Hello there,
I am performing pairwise global alignment using Emboss Needleman-Wunsch algorithm via python script. The script runs pretty well with shorter sequences but it throws an error when I perform with a pair of proteins (the longest protein Titin). I am trying to perform pairwise global alignment of ensembl protein ENSP00000343764 and SwissProt protein Q8WZ42. The length of these two sequences are not same, so I am interested to see the alignment. I am using python to perform this alignment. The code I used is:
from Bio.Emboss.Applications import NeedleCommandline
from Bio import AlignIO
needle_cline=NeedleCommandline(asequence="Q8WZ42.fa",bsequence="ENSP00000343764.fa",outfile="ENSP00000343764.needle",gapopen=10,gapextend=0.5)
stdout,stderr=needle_cline()
This generates an error:
Traceback (most recent call last):
File "<stdin>", line 1, in <module>
File "/usr/lib/pymodules/python2.7/Bio/Application/__init__.py", line 437, in __call__
stdout_str, stderr_str)
Bio.Application.ApplicationError: Command 'needle -outfile=ENSP00000343764.needle -asequence=Q8WZ42.fa -bsequence=ENSP00000343764.fa -gapopen=10 -gapextend=0.5' returned non-zero exit status 1, 'Needleman-Wunsch global alignment of two sequences'
If I use only a small fragment (say 5000 amino acid) of any one of the sequences, the script works. It generates an alignment file. I am not sure, if the error is because of the length of the proteins. Can anyone explain the possible reason for this error and how to fix it?

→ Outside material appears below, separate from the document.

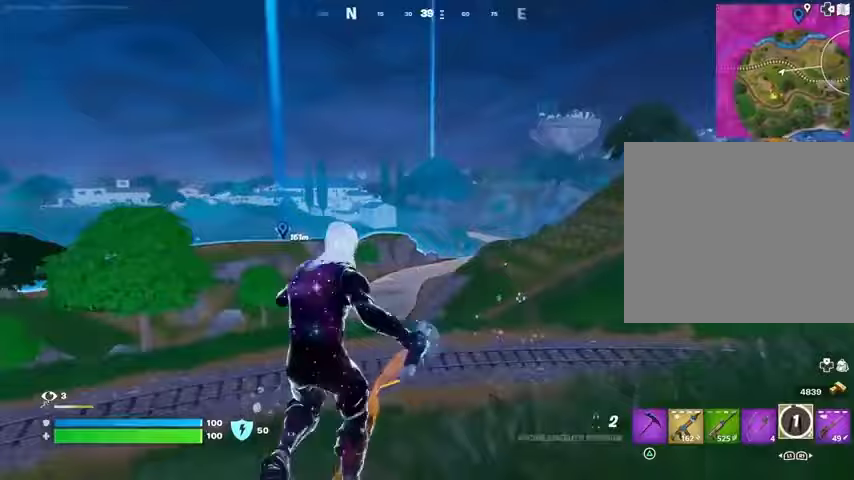
{"buttons": [], "left_stick": "up", "right_stick": "up", "events": [[33, "right_stick", "center"], [100, "L2", "up"], [367, "right_stick", "up"]]}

I might use fragments of the sequences to see the alignment but thats not a good idea when my script is running for large number of proteins. Do you have any idea how I can do it?
Thanks in advance!
Thanks @brentp This module seems to work faster. But, it did not solve my problem. Both the strings are of length approximately 35000. So I got message: MemoryError. Probably, I should make smaller fragments of one sequence and then form alignment with the other sequence.
you can either split them or go to a machine with more memory. you sure you want to do global sequence alignment on 35kb regions?
Well, I am doing that for large number of sequences. And, I want to make the process automatic.